### Document text
Skip to main content

IdP internal backup and restore

info

This runbook describes how to protect and restore the identity-internal ZITADEL instance by treating the namespace as long-lived and backing up the PostgreSQL database to NAS-backed storage.

It assumes ZITADEL is deployed via FluxCD using the official Helm chart, with PostgreSQL running as zitadel-db in the identity-internal namespace, and that wildcard TLS trust is handled cluster-wide via the separate trust runbook (trust-manager + Gatekeeper + SSL_CERT_FILE).

1. Identity provider series

  1. IdP dual overview
  2. IdP dual architecture
  3. IdP internal deployment
  4. IdP internal console
  5. IdP internal SMTP
  6. IdP internal LDAP
  7. IdP internal OIDC
  8. IdP internal OAUTH2 proxy
  9. IdP internal backup and restore - you are here

2. Objectives

  • Keep the identity-internal namespace as a long-lived environment boundary.
  • Avoid deleting the namespace during normal changes.
  • Perform regular PostgreSQL backups to NAS-backed storage.
  • Document a tested backup and restore procedure for ZITADEL.
  • Make it easy to practise disaster recovery without guesswork.
  • Rely on the cluster-wide wildcard TLS trust mechanism instead of per-namespace TLS wiring.

3. High-level approach

  • Namespace lifecycle: treat identity-internal as durable; delete workloads, not the namespace.
  • State: ZITADEL is stateless; all important state lives in PostgreSQL and the ZITADEL masterkey.
  • Backups: use PostgreSQL logical backups (pg_dump) written to NAS via an NFS-backed PVC.
  • Restore: restore the database into PostgreSQL and reuse the original masterkey secret.
  • Automation: run backups via a Kubernetes CronJob in the identity-internal namespace.
  • TLS trust: wildcard TLS trust is provided centrally and is restored as part of the cluster GitOps configuration, not this namespace.
warning

If you lose the ZITADEL masterkey, restored database data will be unreadable to ZITADEL. Backups without the original masterkey are not sufficient.

4. Namespace lifecycle policy

4.1 Principle

Do not delete the identity-internal namespace during normal operations or upgrades. The namespace is the boundary for:

  • ZITADEL pods and jobs
  • PostgreSQL StatefulSet and PVCs
  • Secrets such as zitadel-secret (contains masterkey) and zitadel-db-secret

Instead, delete or restart workloads inside the namespace.

4.2 Typical large-change flow

Use this pattern when making significant ZITADEL changes (chart upgrades, config rewrites, and so on):

# 1. Optionally suspend Flux while you operate
flux suspend kustomization identity-internal

# 2. Stop ZITADEL and its init jobs (database stays and PVC is not touched)

### Explore the material
A: Please set down the stretch of the backup and restore runbook from "4.2 Typical large-change" through "is not touched)", word for word.
B: Decide whether each statement agrees with the backup and restore runbook. Answer yes or no, and quote the words of the runbook that settle it: (i) ZITADEL itself holds no important state. (ii) Backups run from a CronJob in a namespace separate from identity-internal. (iii) The identity-internal namespace may be deleted during upgrades.

Records taken from a dataset:

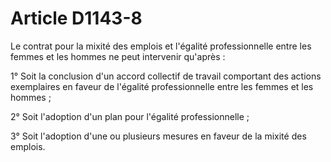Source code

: # Article D1143-8

Le contrat pour la mixité des emplois et l'égalité professionnelle entre les femmes et les hommes ne peut intervenir qu'après : 

  
1° Soit la conclusion d'un accord collectif de travail comportant des actions exemplaires en faveur de l'égalité professionnelle entre les femmes et les hommes ; 

  
2° Soit l'adoption d'un plan pour l'égalité professionnelle ;

3° Soit l'adoption d'une ou plusieurs mesures en faveur de la mixité des emplois.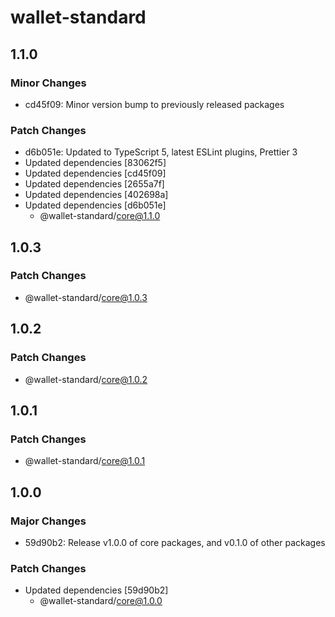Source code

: # wallet-standard

## 1.1.0

### Minor Changes

-   cd45f09: Minor version bump to previously released packages

### Patch Changes

-   d6b051e: Updated to TypeScript 5, latest ESLint plugins, Prettier 3
-   Updated dependencies [83062f5]
-   Updated dependencies [cd45f09]
-   Updated dependencies [2655a7f]
-   Updated dependencies [402698a]
-   Updated dependencies [d6b051e]
    -   @wallet-standard/core@1.1.0

## 1.0.3

### Patch Changes

-   @wallet-standard/core@1.0.3

## 1.0.2

### Patch Changes

-   @wallet-standard/core@1.0.2

## 1.0.1

### Patch Changes

-   @wallet-standard/core@1.0.1

## 1.0.0

### Major Changes

-   59d90b2: Release v1.0.0 of core packages, and v0.1.0 of other packages

### Patch Changes

-   Updated dependencies [59d90b2]
    -   @wallet-standard/core@1.0.0
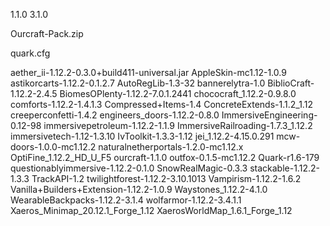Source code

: 1.1.0
3.1.0

Ourcraft-Pack.zip

quark.cfg

aether_ii-1.12.2-0.3.0+build411-universal.jar
AppleSkin-mc1.12-1.0.9
astikorcarts-1.12.2-0.1.2.7
AutoRegLib-1.3-32
bannerelytra-1.0
BiblioCraft-1.12.2-2.4.5
BiomesOPlenty-1.12.2-7.0.1.2441
chococraft_1.12.2-0.9.8.0
comforts-1.12.2-1.4.1.3
Compressed+Items-1.4
ConcreteExtends-1.1.2_1.12
creeperconfetti-1.4.2
engineers_doors-1.12.2-0.8.0
ImmersiveEngineering-0.12-98
immersivepetroleum-1.12.2-1.1.9
ImmersiveRailroading-1.7.3_1.12.2
immersivetech-1.12-1.3.10
IvToolkit-1.3.3-1.12
jei_1.12.2-4.15.0.291
mcw-doors-1.0.0-mc1.12.2
naturalnetherportals-1.2.0-mc1.12.x
OptiFine_1.12.2_HD_U_F5
ourcraft-1.1.0
outfox-0.1.5-mc1.12.2
Quark-r1.6-179
questionablyimmersive-1.12.2-0.1.0
SnowRealMagic-0.3.3
stackable-1.12.2-1.3.3
TrackAPI-1.2
twilightforest-1.12.2-3.10.1013
Vampirism-1.12.2-1.6.2
Vanilla+Builders+Extension-1.12.2-1.0.9
Waystones_1.12.2-4.1.0
WearableBackpacks-1.12.2-3.1.4
wolfarmor-1.12.2-3.4.1.1
Xaeros_Minimap_20.12.1_Forge_1.12
XaerosWorldMap_1.6.1_Forge_1.12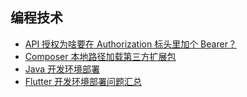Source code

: ## 编程技术

* [API 授权为啥要在 Authorization 标头里加个 Bearer？](API%20授权为啥要在%20Authorization%20标头里加个%20Bearer.md)
* [Composer 本地路径加载第三方扩展包](Composer%20本地路径加载第三方扩展包.md)
* [Java 开发环境部署](Java%20开发环境部署.md)
* [Flutter 开发环境部署问题汇总](Flutter%20开发环境部署问题汇总.md)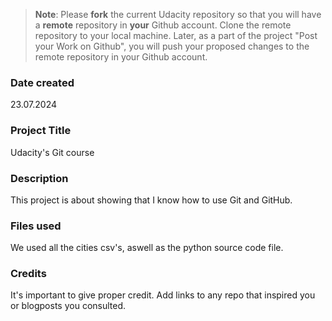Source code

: >**Note**: Please **fork** the current Udacity repository so that you will have a **remote** repository in **your** Github account. Clone the remote repository to your local machine. Later, as a part of the project "Post your Work on Github", you will push your proposed changes to the remote repository in your Github account.

### Date created
23.07.2024

### Project Title
Udacity's Git course

### Description
This project is about showing that I know how to use Git and GitHub. 

### Files used
We used all the cities csv's, aswell as the python source code file. 

### Credits
It's important to give proper credit. Add links to any repo that inspired you or blogposts you consulted.

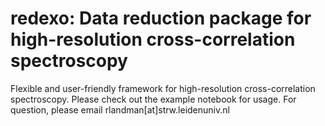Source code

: # redexo: Data reduction package for high-resolution cross-correlation spectroscopy
Flexible and user-friendly framework for high-resolution cross-correlation spectroscopy. Please check out the example notebook for usage.
For question, please email rlandman[at]strw.leidenuniv.nl

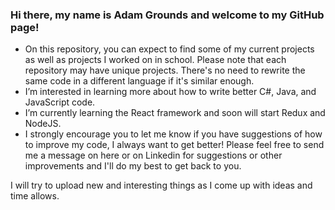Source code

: ### Hi there, my name is Adam Grounds and welcome to my GitHub page!
- On this repository, you can expect to find some of my current projects as well as projects I worked on in school. Please note that each repository
  may have unique projects. There's no need to rewrite the same code in a different language if it's similar enough.
- I’m interested in learning more about how to write better C#, Java, and JavaScript code.
- I’m currently learning the React framework and soon will start Redux and NodeJS.
- I strongly encourage you to let me know if you have suggestions of how to improve my code, I always want to get better! 
Please feel free to send me a message on here or on Linkedin for suggestions or other improvements and I'll do my best to get back to you.


I will try to upload new and interesting things as I come up with ideas and time allows.

<!---
agrounds000/agrounds000 is a ✨ special ✨ repository because its `README.md` (this file) appears on your GitHub profile.
You can click the Preview link to take a look at your changes.
--->
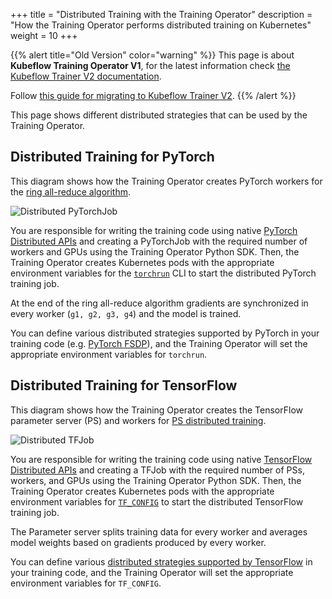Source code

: +++
title = "Distributed Training with the Training Operator"
description = "How the Training Operator performs distributed training on Kubernetes"
weight = 10
+++

{{% alert title="Old Version" color="warning" %}}
This page is about **Kubeflow Training Operator V1**, for the latest information check
[the Kubeflow Trainer V2 documentation](/docs/components/trainer).

Follow [this guide for migrating to Kubeflow Trainer V2](/docs/components/trainer/operator-guides/migration).
{{% /alert %}}

This page shows different distributed strategies that can be used by the Training Operator.

## Distributed Training for PyTorch

This diagram shows how the Training Operator creates PyTorch workers for the
[ring all-reduce algorithm](https://tech.preferred.jp/en/blog/technologies-behind-distributed-deep-learning-allreduce/).

<img src="/docs/components/trainer/legacy-v1/images/distributed-pytorchjob.drawio.svg"
  alt="Distributed PyTorchJob"
  class="mt-3 mb-3">

You are responsible for writing the training code using native
[PyTorch Distributed APIs](https://pytorch.org/tutorials/beginner/dist_overview.html)
and creating a PyTorchJob with the required number of workers and GPUs using the Training Operator Python SDK.
Then, the Training Operator creates Kubernetes pods with the appropriate environment variables for the
[`torchrun`](https://pytorch.org/docs/stable/elastic/run.html) CLI to start the distributed
PyTorch training job.

At the end of the ring all-reduce algorithm gradients are synchronized
in every worker (`g1, g2, g3, g4`) and the model is trained.

You can define various distributed strategies supported by PyTorch in your training code
(e.g. [PyTorch FSDP](https://pytorch.org/docs/stable/fsdp.html)), and the Training Operator will set
the appropriate environment variables for `torchrun`.

## Distributed Training for TensorFlow

This diagram shows how the Training Operator creates the TensorFlow parameter server (PS) and workers for
[PS distributed training](https://www.tensorflow.org/tutorials/distribute/parameter_server_training).

<img src="/docs/components/trainer/legacy-v1/images/distributed-tfjob.drawio.svg"
  alt="Distributed TFJob"
  class="mt-3 mb-3">

You are responsible for writing the training code using native
[TensorFlow Distributed APIs](https://www.tensorflow.org/guide/distributed_training) and creating a
TFJob with the required number of PSs, workers, and GPUs using the Training Operator Python SDK.
Then, the Training Operator creates Kubernetes pods with the appropriate environment variables for
[`TF_CONFIG`](https://www.tensorflow.org/guide/distributed_training#setting_up_the_tf_config_environment_variable)
to start the distributed TensorFlow training job.

The Parameter server splits training data for every worker and averages model weights based on gradients
produced by every worker.

You can define various [distributed strategies supported by TensorFlow](https://www.tensorflow.org/guide/distributed_training#types_of_strategies)
in your training code, and the Training Operator will set the appropriate environment
variables for `TF_CONFIG`.
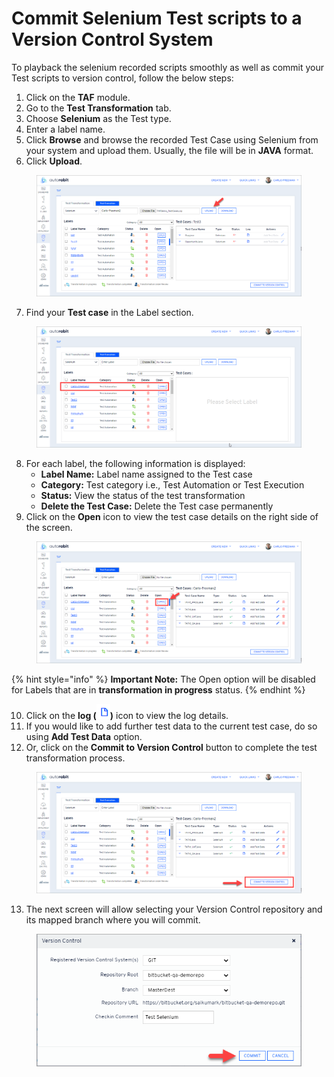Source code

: # Commit Selenium Test scripts to a Version Control System

To playback the selenium recorded scripts smoothly as well as commit your Test scripts to version control, follow the below steps:&#x20;

1. Click on the **TAF** module.
2. Go to the **Test Transformation** tab.
3. Choose **Selenium** as the Test type.
4. Enter a label name.&#x20;
5. Click **Browse** and browse the recorded Test Case using Selenium from your system and upload them. Usually, the file will be in **JAVA** format.
6. Click **Upload**.

<figure><img src="../../.gitbook/assets/image (55).png" alt=""><figcaption></figcaption></figure>

7. Find your **Test case** in the Label section.

<figure><img src="../../.gitbook/assets/image (1) (1) (1) (1) (1) (1) (1) (1) (1) (1) (1) (1) (1) (1) (1).png" alt=""><figcaption></figcaption></figure>

8. For each label, the following information is displayed:
   * **Label Name:** Label name assigned to the Test case
   * **Category:** Test category i.e., Test Automation or Test Execution
   * **Status:** View the status of the test transformation
   * **Delete the Test Case:** Delete the Test case permanently
9. Click on the **Open** icon to view the test case details on the right side of the screen.

<figure><img src="../../.gitbook/assets/image (2) (1) (1) (1) (1) (1) (1) (1).png" alt=""><figcaption></figcaption></figure>

{% hint style="info" %}
**Important Note:** The Open option will be disabled for Labels that are in **transformation in progress** status.
{% endhint %}

10. Click on the **log (**![](<../../.gitbook/assets/image (3) (1) (1) (1) (1) (1) (1).png>)**)** icon to view the log details.
11. If you would like to add further test data to the current test case, do so using **Add Test Data** option.
12. Or, click on the **Commit to Version Control** button to complete the test transformation process.

<figure><img src="../../.gitbook/assets/image (4) (1) (1) (1) (1) (1).png" alt=""><figcaption></figcaption></figure>

13. The next screen will allow selecting your Version Control repository and its mapped branch where you will commit.

<figure><img src="../../.gitbook/assets/image (5) (1) (1) (1) (1) (1).png" alt="" width="453"><figcaption></figcaption></figure>
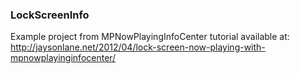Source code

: ### LockScreenInfo

Example project from MPNowPlayingInfoCenter tutorial available at: http://jaysonlane.net/2012/04/lock-screen-now-playing-with-mpnowplayinginfocenter/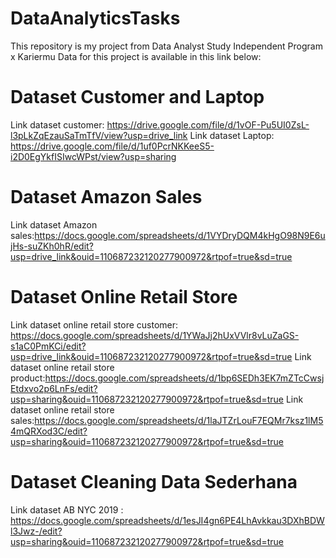 # DataAnalyticsTasks
This repository is my project from Data Analyst Study Independent Program x Kariermu 
Data for this project is available in this link below:
# Dataset Customer and Laptop
Link dataset customer: https://drive.google.com/file/d/1vOF-Pu5UI0ZsL-l3pLkZqEzauSaTmTfV/view?usp=drive_link
Link dataset Laptop: https://drive.google.com/file/d/1uf0PcrNKKeeS5-i2D0EgYkfISIwcWPst/view?usp=sharing
# Dataset Amazon Sales
Link dataset Amazon sales:https://docs.google.com/spreadsheets/d/1VYDryDQM4kHgO98N9E6ujHs-suZKh0hR/edit?usp=drive_link&ouid=110687232120277900972&rtpof=true&sd=true
# Dataset Online Retail Store
Link dataset online retail store customer: https://docs.google.com/spreadsheets/d/1YWaJj2hUxVVlr8vLuZaGS-s1aC0PmKCi/edit?usp=drive_link&ouid=110687232120277900972&rtpof=true&sd=true
Link dataset online retail store product:https://docs.google.com/spreadsheets/d/1bp6SEDh3EK7mZTcCwsjEtdxvo2p6LnFs/edit?usp=sharing&ouid=110687232120277900972&rtpof=true&sd=true
Link dataset online retail store sales:https://docs.google.com/spreadsheets/d/1laJTZrLouF7EQMr7ksz1lM54mQRXod3C/edit?usp=sharing&ouid=110687232120277900972&rtpof=true&sd=true
# Dataset Cleaning Data Sederhana
Link dataset AB NYC 2019 : https://docs.google.com/spreadsheets/d/1esJI4gn6PE4LhAvkkau3DXhBDWl3Jwz-/edit?usp=sharing&ouid=110687232120277900972&rtpof=true&sd=true
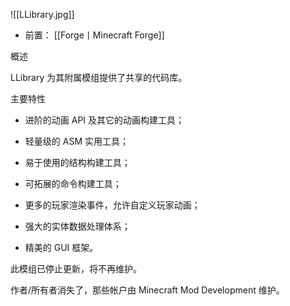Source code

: ![[LLibrary.jpg]]
- 前置：
 [[Forge丨Minecraft Forge]]

概述

LLibrary 为其附属模组提供了共享的代码库。

主要特性

- 进阶的动画 API 及其它的动画构建工具；
    
- 轻量级的 ASM 实用工具；
    
- 易于使用的结构构建工具；
    
- 可拓展的命令构建工具；
    
- 更多的玩家渲染事件，允许自定义玩家动画；
    
- 强大的实体数据处理体系；
    
- 精美的 GUI 框架。
    

  

此模组已停止更新，将不再维护。  

作者/所有者消失了，那些帐户由 Minecraft Mod Development 维护。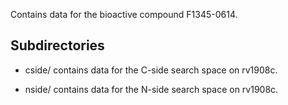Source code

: Contains data for the bioactive compound F1345-0614.

## Subdirectories

- cside/ contains data for the C-side search space on rv1908c.

- nside/ contains data for the N-side search space on rv1908c.


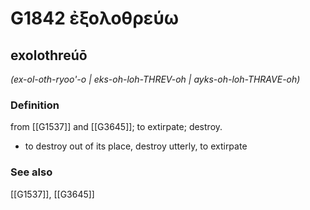 # G1842 ἐξολοθρεύω

## exolothreúō

_(ex-ol-oth-ryoo'-o | eks-oh-loh-THREV-oh | ayks-oh-loh-THRAVE-oh)_

### Definition

from [[G1537]] and [[G3645]]; to extirpate; destroy.

- to destroy out of its place, destroy utterly, to extirpate

### See also

[[G1537]], [[G3645]]

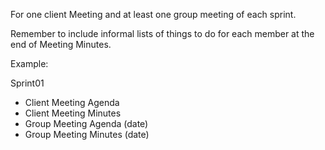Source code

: For one client Meeting and at least one group meeting of each sprint.

Remember to include informal lists of things to do for each member at the end of Meeting Minutes.

Example:

Sprint01
- Client Meeting Agenda
- Client Meeting Minutes
- Group Meeting Agenda (date)
- Group Meeting Minutes (date)
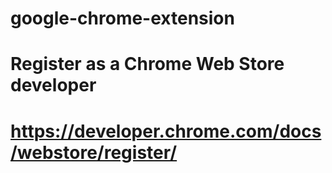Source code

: # google-chrome-extension

# Register as a Chrome Web Store developer

# https://developer.chrome.com/docs/webstore/register/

### Responses by item number
A:
4.2 Typical large-change flow

Use this pattern when making significant ZITADEL changes (chart upgrades, config rewrites, and so on):

# 1. Optionally suspend Flux while you operate
flux suspend kustomization identity-internal

# 2. Stop ZITADEL and its init jobs (database stays and PVC is not touched)

B:
(i) Yes: "ZITADEL is stateless; all important state lives in PostgreSQL and the ZITADEL masterkey."
(ii) No: "run backups via a Kubernetes CronJob in the identity-internal namespace."
(iii) No: "Do not delete the identity-internal namespace during normal operations or upgrades."